# Assigned task:
Reproduce every line of the data below, switching each occurrence of "Rover Streetwise" to "Rover 45" and leaving everything else unchanged.

Collected data
▼▼▼

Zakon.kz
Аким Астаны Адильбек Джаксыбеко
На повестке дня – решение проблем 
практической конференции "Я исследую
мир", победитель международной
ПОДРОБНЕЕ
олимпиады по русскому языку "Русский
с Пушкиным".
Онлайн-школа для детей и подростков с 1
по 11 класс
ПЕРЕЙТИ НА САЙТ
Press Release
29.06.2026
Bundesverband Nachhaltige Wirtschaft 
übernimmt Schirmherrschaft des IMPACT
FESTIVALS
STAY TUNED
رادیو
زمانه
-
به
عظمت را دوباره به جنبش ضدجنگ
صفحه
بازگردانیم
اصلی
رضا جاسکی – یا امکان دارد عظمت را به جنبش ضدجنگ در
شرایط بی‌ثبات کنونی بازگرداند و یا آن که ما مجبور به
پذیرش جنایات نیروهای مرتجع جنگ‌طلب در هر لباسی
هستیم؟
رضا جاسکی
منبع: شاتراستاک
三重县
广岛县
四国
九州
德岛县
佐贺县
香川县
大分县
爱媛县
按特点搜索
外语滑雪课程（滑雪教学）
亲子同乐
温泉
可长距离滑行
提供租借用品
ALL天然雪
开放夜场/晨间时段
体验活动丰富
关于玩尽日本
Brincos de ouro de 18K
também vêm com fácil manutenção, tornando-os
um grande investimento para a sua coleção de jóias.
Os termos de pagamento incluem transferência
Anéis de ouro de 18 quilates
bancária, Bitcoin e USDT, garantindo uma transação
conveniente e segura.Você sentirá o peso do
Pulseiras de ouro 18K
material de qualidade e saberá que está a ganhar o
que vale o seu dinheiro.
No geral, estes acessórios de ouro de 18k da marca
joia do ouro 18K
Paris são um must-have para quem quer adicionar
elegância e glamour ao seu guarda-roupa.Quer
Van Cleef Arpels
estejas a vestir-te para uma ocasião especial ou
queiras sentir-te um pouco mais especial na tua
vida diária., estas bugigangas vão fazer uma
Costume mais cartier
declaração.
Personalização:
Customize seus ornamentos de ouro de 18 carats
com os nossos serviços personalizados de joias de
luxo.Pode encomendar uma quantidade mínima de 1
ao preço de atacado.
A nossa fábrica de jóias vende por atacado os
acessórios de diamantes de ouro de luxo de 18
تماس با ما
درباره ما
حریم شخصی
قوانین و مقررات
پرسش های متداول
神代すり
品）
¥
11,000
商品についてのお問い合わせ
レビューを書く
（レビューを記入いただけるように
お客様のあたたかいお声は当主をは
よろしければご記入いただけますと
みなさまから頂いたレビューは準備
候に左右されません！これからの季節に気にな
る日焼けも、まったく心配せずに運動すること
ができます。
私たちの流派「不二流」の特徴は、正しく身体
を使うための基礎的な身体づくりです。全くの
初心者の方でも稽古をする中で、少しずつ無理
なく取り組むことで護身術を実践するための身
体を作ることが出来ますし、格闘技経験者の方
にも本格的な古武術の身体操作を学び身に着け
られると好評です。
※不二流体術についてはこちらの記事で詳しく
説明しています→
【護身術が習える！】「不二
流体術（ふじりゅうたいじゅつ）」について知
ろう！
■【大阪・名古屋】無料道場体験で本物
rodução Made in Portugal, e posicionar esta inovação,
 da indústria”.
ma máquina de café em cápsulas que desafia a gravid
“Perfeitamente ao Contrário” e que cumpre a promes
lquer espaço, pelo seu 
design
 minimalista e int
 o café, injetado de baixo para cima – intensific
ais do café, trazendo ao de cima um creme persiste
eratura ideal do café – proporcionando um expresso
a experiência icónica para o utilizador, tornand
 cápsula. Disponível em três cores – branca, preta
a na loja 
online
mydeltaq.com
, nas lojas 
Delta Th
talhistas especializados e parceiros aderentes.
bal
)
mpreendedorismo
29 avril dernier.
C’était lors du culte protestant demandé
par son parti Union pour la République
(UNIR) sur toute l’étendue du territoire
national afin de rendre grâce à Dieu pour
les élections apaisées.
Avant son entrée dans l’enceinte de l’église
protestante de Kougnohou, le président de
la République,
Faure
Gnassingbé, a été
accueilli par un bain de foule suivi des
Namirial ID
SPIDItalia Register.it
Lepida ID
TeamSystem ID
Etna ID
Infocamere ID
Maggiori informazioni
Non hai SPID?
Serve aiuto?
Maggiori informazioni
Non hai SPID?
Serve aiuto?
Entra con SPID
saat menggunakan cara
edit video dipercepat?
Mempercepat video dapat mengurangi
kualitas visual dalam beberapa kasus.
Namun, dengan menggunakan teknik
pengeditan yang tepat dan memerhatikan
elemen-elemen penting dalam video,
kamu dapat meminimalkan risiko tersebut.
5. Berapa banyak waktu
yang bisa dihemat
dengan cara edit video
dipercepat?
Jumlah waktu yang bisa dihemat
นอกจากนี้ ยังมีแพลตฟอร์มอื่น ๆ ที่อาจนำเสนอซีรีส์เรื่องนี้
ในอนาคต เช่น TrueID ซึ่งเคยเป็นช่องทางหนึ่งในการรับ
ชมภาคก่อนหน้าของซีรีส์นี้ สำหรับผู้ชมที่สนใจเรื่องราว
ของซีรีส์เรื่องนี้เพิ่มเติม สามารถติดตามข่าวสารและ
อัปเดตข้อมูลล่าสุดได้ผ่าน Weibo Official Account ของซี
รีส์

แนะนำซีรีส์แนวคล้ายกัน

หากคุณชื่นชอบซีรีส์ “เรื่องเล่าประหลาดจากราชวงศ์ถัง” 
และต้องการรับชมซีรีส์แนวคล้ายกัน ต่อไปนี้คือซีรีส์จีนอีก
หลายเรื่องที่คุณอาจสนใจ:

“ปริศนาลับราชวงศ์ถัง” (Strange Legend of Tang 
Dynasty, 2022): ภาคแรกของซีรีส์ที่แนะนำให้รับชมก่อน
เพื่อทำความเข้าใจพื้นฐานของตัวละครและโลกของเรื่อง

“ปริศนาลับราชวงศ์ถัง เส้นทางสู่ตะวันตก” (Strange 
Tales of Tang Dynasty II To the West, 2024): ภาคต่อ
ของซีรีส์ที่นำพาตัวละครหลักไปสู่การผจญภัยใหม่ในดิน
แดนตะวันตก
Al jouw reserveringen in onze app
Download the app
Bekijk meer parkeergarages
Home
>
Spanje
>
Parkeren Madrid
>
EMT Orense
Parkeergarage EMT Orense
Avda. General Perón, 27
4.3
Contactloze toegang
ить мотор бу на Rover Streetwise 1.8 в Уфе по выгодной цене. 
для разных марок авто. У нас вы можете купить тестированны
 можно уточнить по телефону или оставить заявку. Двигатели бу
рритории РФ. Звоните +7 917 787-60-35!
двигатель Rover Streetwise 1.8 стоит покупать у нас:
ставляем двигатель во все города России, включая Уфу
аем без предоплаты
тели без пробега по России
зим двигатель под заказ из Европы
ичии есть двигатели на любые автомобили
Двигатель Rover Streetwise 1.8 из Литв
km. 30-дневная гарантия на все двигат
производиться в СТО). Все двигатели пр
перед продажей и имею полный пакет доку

▲▲▲

# Output of the exercise:
Zakon.kz
Аким Астаны Адильбек Джаксыбеко
На повестке дня – решение проблем 
практической конференции "Я исследую
мир", победитель международной
ПОДРОБНЕЕ
олимпиады по русскому языку "Русский
с Пушкиным".
Онлайн-школа для детей и подростков с 1
по 11 класс
ПЕРЕЙТИ НА САЙТ
Press Release
29.06.2026
Bundesverband Nachhaltige Wirtschaft 
übernimmt Schirmherrschaft des IMPACT
FESTIVALS
STAY TUNED
رادیو
زمانه
-
به
عظمت را دوباره به جنبش ضدجنگ
صفحه
بازگردانیم
اصلی
رضا جاسکی – یا امکان دارد عظمت را به جنبش ضدجنگ در
شرایط بی‌ثبات کنونی بازگرداند و یا آن که ما مجبور به
پذیرش جنایات نیروهای مرتجع جنگ‌طلب در هر لباسی
هستیم؟
رضا جاسکی
منبع: شاتراستاک
三重县
广岛县
四国
九州
德岛县
佐贺县
香川县
大分县
爱媛县
按特点搜索
外语滑雪课程（滑雪教学）
亲子同乐
温泉
可长距离滑行
提供租借用品
ALL天然雪
开放夜场/晨间时段
体验活动丰富
关于玩尽日本
Brincos de ouro de 18K
também vêm com fácil manutenção, tornando-os
um grande investimento para a sua coleção de jóias.
Os termos de pagamento incluem transferência
Anéis de ouro de 18 quilates
bancária, Bitcoin e USDT, garantindo uma transação
conveniente e segura.Você sentirá o peso do
Pulseiras de ouro 18K
material de qualidade e saberá que está a ganhar o
que vale o seu dinheiro.
No geral, estes acessórios de ouro de 18k da marca
joia do ouro 18K
Paris são um must-have para quem quer adicionar
elegância e glamour ao seu guarda-roupa.Quer
Van Cleef Arpels
estejas a vestir-te para uma ocasião especial ou
queiras sentir-te um pouco mais especial na tua
vida diária., estas bugigangas vão fazer uma
Costume mais cartier
declaração.
Personalização:
Customize seus ornamentos de ouro de 18 carats
com os nossos serviços personalizados de joias de
luxo.Pode encomendar uma quantidade mínima de 1
ao preço de atacado.
A nossa fábrica de jóias vende por atacado os
acessórios de diamantes de ouro de luxo de 18
تماس با ما
درباره ما
حریم شخصی
قوانین و مقررات
پرسش های متداول
神代すり
品）
¥
11,000
商品についてのお問い合わせ
レビューを書く
（レビューを記入いただけるように
お客様のあたたかいお声は当主をは
よろしければご記入いただけますと
みなさまから頂いたレビューは準備
候に左右されません！これからの季節に気にな
る日焼けも、まったく心配せずに運動すること
ができます。
私たちの流派「不二流」の特徴は、正しく身体
を使うための基礎的な身体づくりです。全くの
初心者の方でも稽古をする中で、少しずつ無理
なく取り組むことで護身術を実践するための身
体を作ることが出来ますし、格闘技経験者の方
にも本格的な古武術の身体操作を学び身に着け
られると好評です。
※不二流体術についてはこちらの記事で詳しく
説明しています→
【護身術が習える！】「不二
流体術（ふじりゅうたいじゅつ）」について知
ろう！
■【大阪・名古屋】無料道場体験で本物
rodução Made in Portugal, e posicionar esta inovação,
 da indústria”.
ma máquina de café em cápsulas que desafia a gravid
“Perfeitamente ao Contrário” e que cumpre a promes
lquer espaço, pelo seu 
design
 minimalista e int
 o café, injetado de baixo para cima – intensific
ais do café, trazendo ao de cima um creme persiste
eratura ideal do café – proporcionando um expresso
a experiência icónica para o utilizador, tornand
 cápsula. Disponível em três cores – branca, preta
a na loja 
online
mydeltaq.com
, nas lojas 
Delta Th
talhistas especializados e parceiros aderentes.
bal
)
mpreendedorismo
29 avril dernier.
C’était lors du culte protestant demandé
par son parti Union pour la République
(UNIR) sur toute l’étendue du territoire
national afin de rendre grâce à Dieu pour
les élections apaisées.
Avant son entrée dans l’enceinte de l’église
protestante de Kougnohou, le président de
la République,
Faure
Gnassingbé, a été
accueilli par un bain de foule suivi des
Namirial ID
SPIDItalia Register.it
Lepida ID
TeamSystem ID
Etna ID
Infocamere ID
Maggiori informazioni
Non hai SPID?
Serve aiuto?
Maggiori informazioni
Non hai SPID?
Serve aiuto?
Entra con SPID
saat menggunakan cara
edit video dipercepat?
Mempercepat video dapat mengurangi
kualitas visual dalam beberapa kasus.
Namun, dengan menggunakan teknik
pengeditan yang tepat dan memerhatikan
elemen-elemen penting dalam video,
kamu dapat meminimalkan risiko tersebut.
5. Berapa banyak waktu
yang bisa dihemat
dengan cara edit video
dipercepat?
Jumlah waktu yang bisa dihemat
นอกจากนี้ ยังมีแพลตฟอร์มอื่น ๆ ที่อาจนำเสนอซีรีส์เรื่องนี้
ในอนาคต เช่น TrueID ซึ่งเคยเป็นช่องทางหนึ่งในการรับ
ชมภาคก่อนหน้าของซีรีส์นี้ สำหรับผู้ชมที่สนใจเรื่องราว
ของซีรีส์เรื่องนี้เพิ่มเติม สามารถติดตามข่าวสารและ
อัปเดตข้อมูลล่าสุดได้ผ่าน Weibo Official Account ของซี
รีส์

แนะนำซีรีส์แนวคล้ายกัน

หากคุณชื่นชอบซีรีส์ “เรื่องเล่าประหลาดจากราชวงศ์ถัง” 
และต้องการรับชมซีรีส์แนวคล้ายกัน ต่อไปนี้คือซีรีส์จีนอีก
หลายเรื่องที่คุณอาจสนใจ:

“ปริศนาลับราชวงศ์ถัง” (Strange Legend of Tang 
Dynasty, 2022): ภาคแรกของซีรีส์ที่แนะนำให้รับชมก่อน
เพื่อทำความเข้าใจพื้นฐานของตัวละครและโลกของเรื่อง

“ปริศนาลับราชวงศ์ถัง เส้นทางสู่ตะวันตก” (Strange 
Tales of Tang Dynasty II To the West, 2024): ภาคต่อ
ของซีรีส์ที่นำพาตัวละครหลักไปสู่การผจญภัยใหม่ในดิน
แดนตะวันตก
Al jouw reserveringen in onze app
Download the app
Bekijk meer parkeergarages
Home
>
Spanje
>
Parkeren Madrid
>
EMT Orense
Parkeergarage EMT Orense
Avda. General Perón, 27
4.3
Contactloze toegang
ить мотор бу на Rover 45 1.8 в Уфе по выгодной цене. 
для разных марок авто. У нас вы можете купить тестированны
 можно уточнить по телефону или оставить заявку. Двигатели бу
рритории РФ. Звоните +7 917 787-60-35!
двигатель Rover 45 1.8 стоит покупать у нас:
ставляем двигатель во все города России, включая Уфу
аем без предоплаты
тели без пробега по России
зим двигатель под заказ из Европы
ичии есть двигатели на любые автомобили
Двигатель Rover 45 1.8 из Литв
km. 30-дневная гарантия на все двигат
производиться в СТО). Все двигатели пр
перед продажей и имею полный пакет доку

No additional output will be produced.